2 Locating the cultural misunderstanding
Making promises that you know you cannot keep seems strange to a Western mind. In Western
culture saying things like “I’ll come to the ceremony” is meant and understood as a promise.
And promising something is committing oneself to doing it.

∗This paper was to be given in Zurich at the International Symposium on “Text in context: African languages
between orality and scripturality”. October 18–20, 2001.
1Ginia Cahill (1992)

Moreover, before promising something, the Westerner wants to be sure s/he will be able to do
what s/he promises. S/he may well desire to do something that s/he knows the hearer would
prefer her/him to do, but unless s/he has reasonable evidence for the fact that s/he is also able to
do it, s/he will not make a promise to do it. S/he will rather say something like “Sorry, I’d like to
do X, but I’m afraid I can’t,” or “I’ll try, but I can’t promise.”
In African culture, however, stating openly that one is not able to do something which one
assumes the addressee expects or prefers one to do is paramount to saying that one doesn’t care
about the relationship with the addressee. It is a terrible loss of face for both the speaker and the
addressee. The way out of this interactional dilemma seems to be to SAY that one will do what
one thinks is preferred or expected by the addressee and, thus, convey that one does care. A
passage from the Senegalese novel Segu2 written by Maryse Condé confirms this in quite a
striking way.
Amadou Cheikou, King of Macina, dismisses his counsellor Alhadji Guidado who has asked to
withdraw in order to join his son’s wedding.
“I’ll come later on,” he [the King] said, “and join in the young couple’s prayers.” This was
mere politeness. Everyone knew he never went out now.
(underlining mine)
Here the author, possibly with a Western reader in mind, gives politeness as the key assumption
to the correct interpretation of the King’s utterance, which otherwise contradicts the information
that he never goes out anymore
Thus, at least in some West African cultures, the fact that the speaker thinks a given behavior is
preferred or expected by the addressee seems to be a sufficient condition for what I shall call a
“polite promise” to behave in that way. And s/he seems in no way to feel bound by this
“promise”, nor will anyone expect that s/he fulfill it.
In Western culture, on the other hand, the speaker is bound by a promise. Therefore ability to do
what one promises is considered a necessary requirement for making a promise. Giving a
promise without having the ability to fulfill it constitutes a serious risk to the speaker’s face. So
in order to save face, s/he presents his/her excuses about inability to carry out the action s/he
cannot promise to do.

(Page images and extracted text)
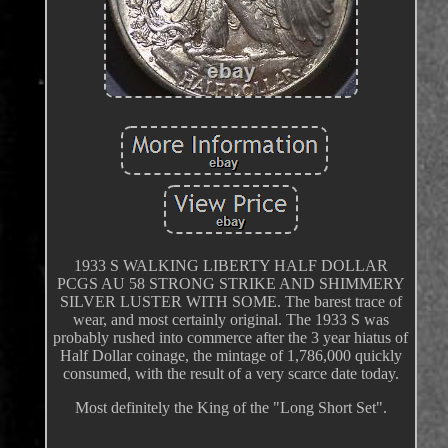
1933 S WALKING LIBERTY HALF DOLLAR
PCGS AU 58 STRONG STRIKE AND SHIMMERY
SILVER LUSTER WITH SOME. The barest trace of
wear, and most certainly original. The 1933 S was
probably rushed into commerce after the 3 year hiatus of
Half Dollar coinage, the mintage of 1,786,000 quickly
consumed, with the result of a very scarce date today.
Most definitely the King of the "Long Short Set".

* WHAT YOU HAVE TO DO:
Quote the passage on polite promises word for word, starting at "Here the author, possibly" and ending at "s/he fulfill it.".

* OUTPUT OF THE EXERCISE:
Here the author, possibly with a Western reader in mind, gives politeness as the key assumption
to the correct interpretation of the King’s utterance, which otherwise contradicts the information
that he never goes out anymore
Thus, at least in some West African cultures, the fact that the speaker thinks a given behavior is
preferred or expected by the addressee seems to be a sufficient condition for what I shall call a
“polite promise” to behave in that way. And s/he seems in no way to feel bound by this
“promise”, nor will anyone expect that s/he fulfill it.